Since I don't deal with factory boxes and it is in my best interest to build boxes with the ease of install in mind, I will stay on the other side of the fence than you on this one.

I find this method to be by far the easiest way to hang cabinets. The hanging cleat creates a perfectly level line to start from. You only need to shim the front up to level. It is easiest to start from the high spot in the room so all boxes are shimmed up and not trimmed down to fit. But there are exceptions to that rule too.

I also can't stress enough that the traditional "french cleat" with 45 deg bevels on the edge is not a good way to approach this. It eliminates the possibility of shimming the top of the cabinet away from the wall. The wall mounted portion would also need to be shimmed perfectly flat on the wall as well. Otherwise the cabinets would not be able to seat down tight to the bottom of the bevel, thus creating problems with horizontal alinement from box to box.

My method is a combination of construction method and installation method that compliments each other. I could see little benefit remodeling an entire cabinet job to include a hanging cleat on the back of the cabinets.

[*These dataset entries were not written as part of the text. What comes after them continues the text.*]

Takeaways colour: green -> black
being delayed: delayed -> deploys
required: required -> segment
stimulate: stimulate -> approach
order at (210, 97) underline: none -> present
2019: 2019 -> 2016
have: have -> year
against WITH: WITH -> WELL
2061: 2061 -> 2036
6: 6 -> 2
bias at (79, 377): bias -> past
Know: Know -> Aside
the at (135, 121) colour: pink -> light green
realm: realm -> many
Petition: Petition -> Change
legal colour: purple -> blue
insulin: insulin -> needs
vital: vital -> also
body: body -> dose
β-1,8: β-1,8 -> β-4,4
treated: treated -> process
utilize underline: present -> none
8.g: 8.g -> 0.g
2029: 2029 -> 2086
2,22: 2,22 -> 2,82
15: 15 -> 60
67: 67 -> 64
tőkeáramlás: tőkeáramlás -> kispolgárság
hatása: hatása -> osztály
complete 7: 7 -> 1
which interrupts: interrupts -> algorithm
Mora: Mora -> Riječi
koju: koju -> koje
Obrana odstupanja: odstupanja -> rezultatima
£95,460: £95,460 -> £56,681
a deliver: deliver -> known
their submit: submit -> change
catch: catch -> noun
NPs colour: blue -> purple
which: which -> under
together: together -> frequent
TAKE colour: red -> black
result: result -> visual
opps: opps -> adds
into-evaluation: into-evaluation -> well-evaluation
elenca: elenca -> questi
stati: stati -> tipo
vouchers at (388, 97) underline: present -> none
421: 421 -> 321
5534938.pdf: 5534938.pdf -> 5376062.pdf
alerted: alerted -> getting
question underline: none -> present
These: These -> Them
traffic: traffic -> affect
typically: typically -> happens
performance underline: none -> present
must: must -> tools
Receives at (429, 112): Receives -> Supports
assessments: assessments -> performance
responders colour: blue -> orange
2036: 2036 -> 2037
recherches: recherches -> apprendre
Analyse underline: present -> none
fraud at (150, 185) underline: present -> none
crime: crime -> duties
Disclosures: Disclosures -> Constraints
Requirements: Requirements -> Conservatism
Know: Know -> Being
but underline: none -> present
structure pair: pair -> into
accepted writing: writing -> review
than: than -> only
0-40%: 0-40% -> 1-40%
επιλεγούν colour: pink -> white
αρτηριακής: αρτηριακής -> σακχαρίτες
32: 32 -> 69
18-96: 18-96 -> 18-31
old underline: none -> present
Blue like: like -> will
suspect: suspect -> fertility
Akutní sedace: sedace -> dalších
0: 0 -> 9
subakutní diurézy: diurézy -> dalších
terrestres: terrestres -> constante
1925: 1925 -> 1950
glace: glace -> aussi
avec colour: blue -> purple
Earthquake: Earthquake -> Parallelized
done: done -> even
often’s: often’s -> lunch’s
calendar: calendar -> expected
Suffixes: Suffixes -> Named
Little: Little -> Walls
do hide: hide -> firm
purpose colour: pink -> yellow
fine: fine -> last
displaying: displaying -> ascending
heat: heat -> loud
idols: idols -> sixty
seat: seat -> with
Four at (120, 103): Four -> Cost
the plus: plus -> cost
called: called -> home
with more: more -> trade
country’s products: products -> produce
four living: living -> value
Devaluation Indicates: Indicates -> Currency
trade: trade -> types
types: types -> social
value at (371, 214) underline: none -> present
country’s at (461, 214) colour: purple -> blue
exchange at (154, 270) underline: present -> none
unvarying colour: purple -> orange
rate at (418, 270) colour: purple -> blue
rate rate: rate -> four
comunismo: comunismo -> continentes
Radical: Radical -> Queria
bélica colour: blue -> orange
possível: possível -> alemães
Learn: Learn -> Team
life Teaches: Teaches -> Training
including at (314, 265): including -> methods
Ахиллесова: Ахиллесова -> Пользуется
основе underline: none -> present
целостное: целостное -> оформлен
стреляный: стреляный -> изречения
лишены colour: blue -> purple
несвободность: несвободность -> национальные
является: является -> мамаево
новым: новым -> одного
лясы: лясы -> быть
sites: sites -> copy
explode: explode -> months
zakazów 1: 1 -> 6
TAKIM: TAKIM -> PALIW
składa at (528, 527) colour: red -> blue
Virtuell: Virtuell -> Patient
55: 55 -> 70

This may be where you are coming from. But if the cabinets already have them or already have the room for them, I would take this method very seriously if speed and accuracy is your priory.

mae-ling 12-24-2011 02:26 AM

Some will screw a straight edge on the wall and set the cabinets on this then screw them in, remove the straight edge and patch the holes. We always installed the lowers, then a temporary top (piece of 3/4 ply) that we set boxes on the were 18" high then just set the uppers on the boxes and screw then in. remove boxes and temp top and do the next one.